Drilling activity increased slightly in the Permian Basin this week while the overall U.S. rig count remained steady.
The number of rigs drilling for crude oil or natural gas grew by two rigs this week, one for oil and one for gas, according to data collected by Houston energy services firm Baker Hughes, a GE company.
Texas added three rigs for the week, all in the prolific Permian basin near Midland. The count in the Eagle Ford remained flat.
Colorado and Louisiana added a combined three rigs, while Oklahoma, North Dakota and Wyoming lost a collective five.

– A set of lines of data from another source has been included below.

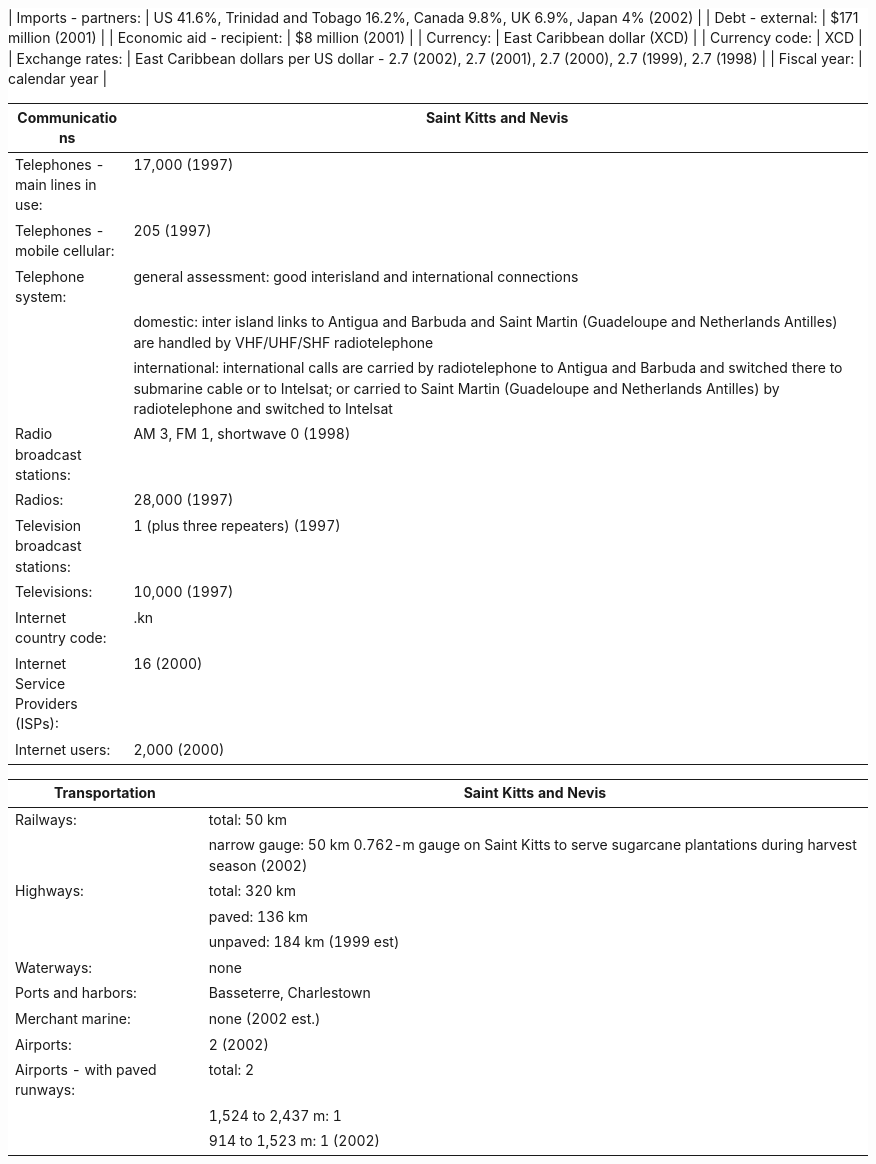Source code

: | Imports - partners: | US 41.6%, Trinidad and Tobago 16.2%, Canada 9.8%, UK 6.9%, Japan 4% (2002) |
| Debt - external: | $171 million (2001) |
| Economic aid - recipient: | $8 million (2001) |
| Currency: | East Caribbean dollar (XCD) |
| Currency code: | XCD |
| Exchange rates: | East Caribbean dollars per US dollar - 2.7 (2002), 2.7 (2001), 2.7 (2000), 2.7 (1999), 2.7 (1998) |
| Fiscal year: | calendar year |

| Communications | Saint Kitts and Nevis |
| --- | --- |
| Telephones - main lines in use: | 17,000 (1997) |
| Telephones - mobile cellular: | 205 (1997) |
| Telephone system: | general assessment: good interisland and international connections |
| | domestic: inter island links to Antigua and Barbuda and Saint Martin (Guadeloupe and Netherlands Antilles) are handled by VHF/UHF/SHF radiotelephone |
| | international: international calls are carried by radiotelephone to Antigua and Barbuda and switched there to submarine cable or to Intelsat; or carried to Saint Martin (Guadeloupe and Netherlands Antilles) by radiotelephone and switched to Intelsat |
| Radio broadcast stations: | AM 3, FM 1, shortwave 0 (1998) |
| Radios: | 28,000 (1997) |
| Television broadcast stations: | 1 (plus three repeaters) (1997) |
| Televisions: | 10,000 (1997) |
| Internet country code: | .kn |
| Internet Service Providers (ISPs): | 16 (2000) |
| Internet users: | 2,000 (2000) |

| Transportation | Saint Kitts and Nevis |
| --- | --- |
| Railways: | total: 50 km |
| | narrow gauge: 50 km 0.762-m gauge on Saint Kitts to serve sugarcane plantations during harvest season (2002) |
| Highways: | total: 320 km |
| | paved: 136 km |
| | unpaved: 184 km (1999 est) |
| Waterways: | none |
| Ports and harbors: | Basseterre, Charlestown |
| Merchant marine: | none (2002 est.) |
| Airports: | 2 (2002) |
| Airports - with paved runways: | total: 2 |
| | 1,524 to 2,437 m: 1 |
| | 914 to 1,523 m: 1 (2002) |
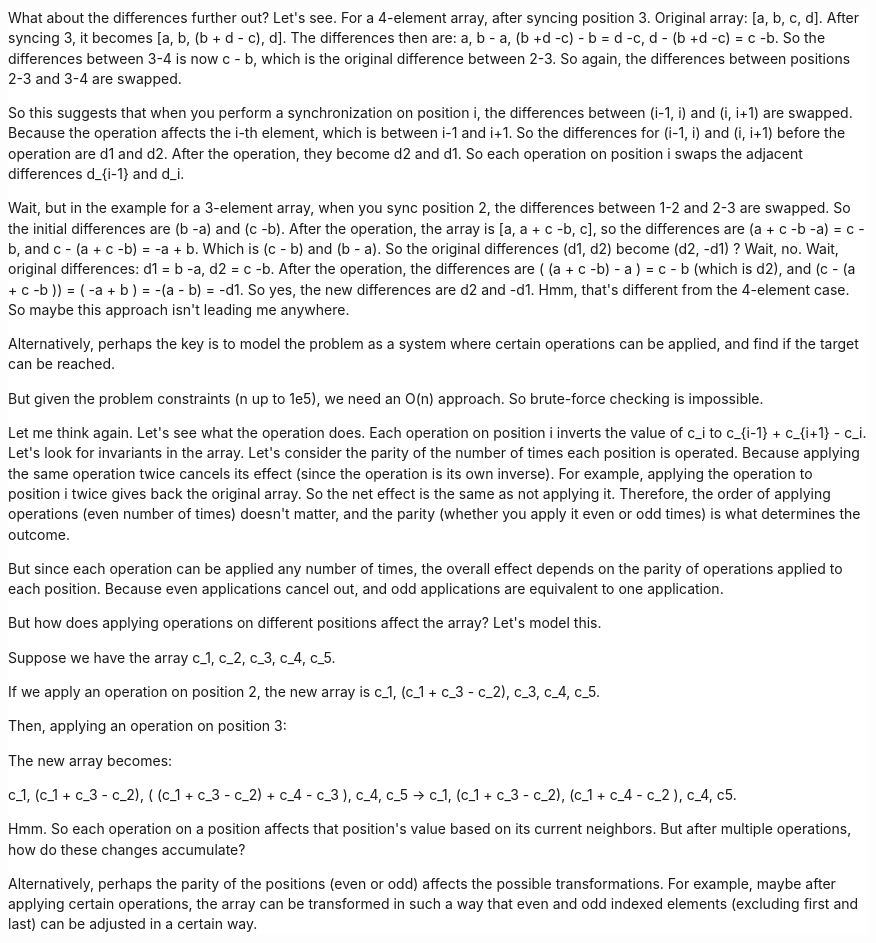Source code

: What about the differences further out? Let's see. For a 4-element array, after syncing position 3. Original array: [a, b, c, d]. After syncing 3, it becomes [a, b, (b + d - c), d]. The differences then are: a, b - a, (b +d -c) - b = d -c, d - (b +d -c) = c -b. So the differences between 3-4 is now c - b, which is the original difference between 2-3. So again, the differences between positions 2-3 and 3-4 are swapped.

So this suggests that when you perform a synchronization on position i, the differences between (i-1, i) and (i, i+1) are swapped. Because the operation affects the i-th element, which is between i-1 and i+1. So the differences for (i-1, i) and (i, i+1) before the operation are d1 and d2. After the operation, they become d2 and d1. So each operation on position i swaps the adjacent differences d_{i-1} and d_i. 

Wait, but in the example for a 3-element array, when you sync position 2, the differences between 1-2 and 2-3 are swapped. So the initial differences are (b -a) and (c -b). After the operation, the array is [a, a + c -b, c], so the differences are (a + c -b -a) = c - b, and c - (a + c -b) = -a + b. Which is (c - b) and (b - a). So the original differences (d1, d2) become (d2, -d1) ? Wait, no. Wait, original differences: d1 = b -a, d2 = c -b. After the operation, the differences are ( (a + c -b) - a ) = c - b (which is d2), and (c - (a + c -b )) = ( -a + b ) = -(a - b) = -d1. So yes, the new differences are d2 and -d1. Hmm, that's different from the 4-element case. So maybe this approach isn't leading me anywhere.

Alternatively, perhaps the key is to model the problem as a system where certain operations can be applied, and find if the target can be reached.

But given the problem constraints (n up to 1e5), we need an O(n) approach. So brute-force checking is impossible.

Let me think again. Let's see what the operation does. Each operation on position i inverts the value of c_i to c_{i-1} + c_{i+1} - c_i. Let's look for invariants in the array. Let's consider the parity of the number of times each position is operated. Because applying the same operation twice cancels its effect (since the operation is its own inverse). For example, applying the operation to position i twice gives back the original array. So the net effect is the same as not applying it. Therefore, the order of applying operations (even number of times) doesn't matter, and the parity (whether you apply it even or odd times) is what determines the outcome.

But since each operation can be applied any number of times, the overall effect depends on the parity of operations applied to each position. Because even applications cancel out, and odd applications are equivalent to one application.

But how does applying operations on different positions affect the array? Let's model this.

Suppose we have the array c_1, c_2, c_3, c_4, c_5.

If we apply an operation on position 2, the new array is c_1, (c_1 + c_3 - c_2), c_3, c_4, c_5.

Then, applying an operation on position 3:

The new array becomes:

c_1, (c_1 + c_3 - c_2), ( (c_1 + c_3 - c_2) + c_4 - c_3 ), c_4, c_5 → c_1, (c_1 + c_3 - c_2), (c_1 + c_4 - c_2 ), c_4, c5.

Hmm. So each operation on a position affects that position's value based on its current neighbors. But after multiple operations, how do these changes accumulate?

Alternatively, perhaps the parity of the positions (even or odd) affects the possible transformations. For example, maybe after applying certain operations, the array can be transformed in such a way that even and odd indexed elements (excluding first and last) can be adjusted in a certain way.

The overall uptick occurred even as oil prices fluctuated on news that the Organization of the Petroleum Exporting Countries would consider raising output after capping it for more than a year. The U.S. oil benchmark hovered at $65 a barrel Friday, while the European and North Sea benchmark traded at about $76 a barrel.
There are now 862 rigs drilling for oil in the U.S. with more than half of them – 477 – located in the Permian. There are 198 gas rigs and two miscellaneous rigs, bringing the total rig count of 1,062, the highest count since March 2015.
After the Permian, South Texas’ Eagle Ford shale is the nation’s most active basin with 80 rigs. The Cana-Woodford shale basin in Oklahoma followers with with 73 rigs.
Texas accounts for 538 rigs overall, just under half of the nation’s total. Oklahoma has the second-highest count with 140 rigs. New Mexico comes in third with 90 rigs.